Ryan Heinsius: How did the Slide Fire compare to other large wildfires you’ve seen? Was there anything unusual about it?
Don Muise: I think the first thing that comes to mind is the difficulty of the terrain, which is extremely steep. If you take a look in Oak Creek Canyon or the West Fork of Oak Creek, that’s very, very difficult terrain — almost vertical walls of rock and then with stringers of vegetation in between the rock that carries the fire. We had very dry, very low humidity and a lot of breeze and wind in there, and those canyon effects make it very difficult for us.
RH: One year later, how do forest managers view the Slide Fire? Did it change how firefighters approach large catastrophic wildfires in any way?
DM: You know, for the Coconino National Forest probably not a whole lot, although there some things that we learned from the Slide Fire and that we’ll continue to take on. The Slide Fire was one of those fires that none of us wanted, obviously, but we’d been preparing for that fire for quite some time, and really had a plan in place before the fire started.
RH: When preparing to battle the Slide Fire, what was the strategy forest managers took?
DM: Our strategy was full suppression, but with that caveat that our number one objective was to make sure that people, including firefighters and the public, were safe. And being in red flag both May 20 and May 21 challenged those resources; we just couldn’t get out ahead of that curve.

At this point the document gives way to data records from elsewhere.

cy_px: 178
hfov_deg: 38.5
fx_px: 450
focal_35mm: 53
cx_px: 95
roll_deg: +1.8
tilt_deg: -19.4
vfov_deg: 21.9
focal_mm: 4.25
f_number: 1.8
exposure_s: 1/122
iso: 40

RH: There were no fatalities and no reported injuries. Did it reveal anything to fire managers about how to keep crews safe?

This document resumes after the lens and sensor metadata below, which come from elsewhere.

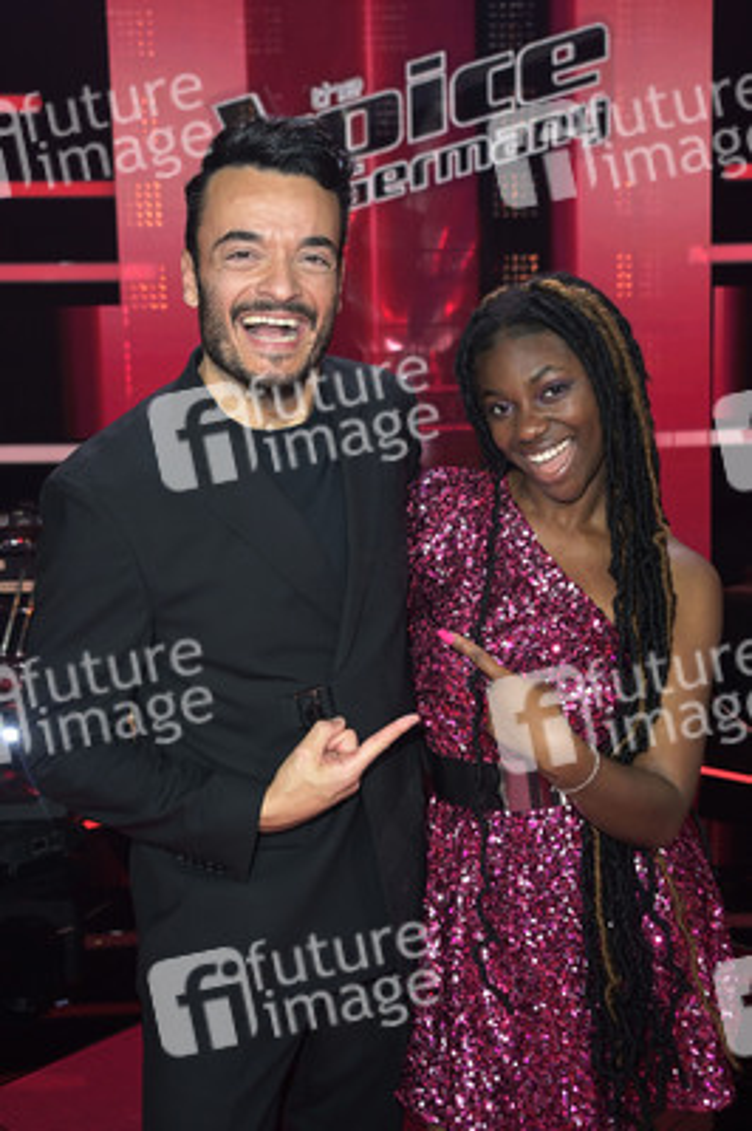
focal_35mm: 36
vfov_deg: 53.2
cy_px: 566
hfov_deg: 36.8
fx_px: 1130
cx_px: 376
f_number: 5
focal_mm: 36
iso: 2500
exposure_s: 1/125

DM: Well, we had a lot of discussions about exposing our firefighters in the canyon. There was areas in that canyon that potentially we could have put some folks in, but it was just not deemed — when you do your risk assessment, not worth the exposure. Again, our number one objective is firefighter and public safety, so we met that objective.
RH: What do local hotshots specialize in? What are their specific skills acquired from working in the terrain of northern Arizona?
DM: They’re a valuable resource for us. They’re a 20-person crew with really good leadership. They’re the best of the best; they’re the best crews we have out there. They know fire and know how to burn very well. They’ll use fire to fight fire better than anybody in the country because we do that a lot. And they’re looked to as the experts. They’re really a strength — the backbone of how we get work done on a fire. I depend on them immensely.
RH: Fast forward a couple years, five years, 10 years. What will be the Slide Fire’s ultimate legacy?
DM: Well, I’m hoping that it is the biggest fire that the Coconino will ever see. We have a lot of fires on this forest as it is — we have anywhere from 250 to 450 fires a year. We will continue to have fires. We’re very successful in stopping most of those fires at very small acreage. But every once in a while there’ll be fires in areas we’re going to be challenged with. If you think about the Slide Fire at this time, we’ve got a 20,000-acre fire buffer now that wasn’t there before. And so, there’s some positive that come out of there.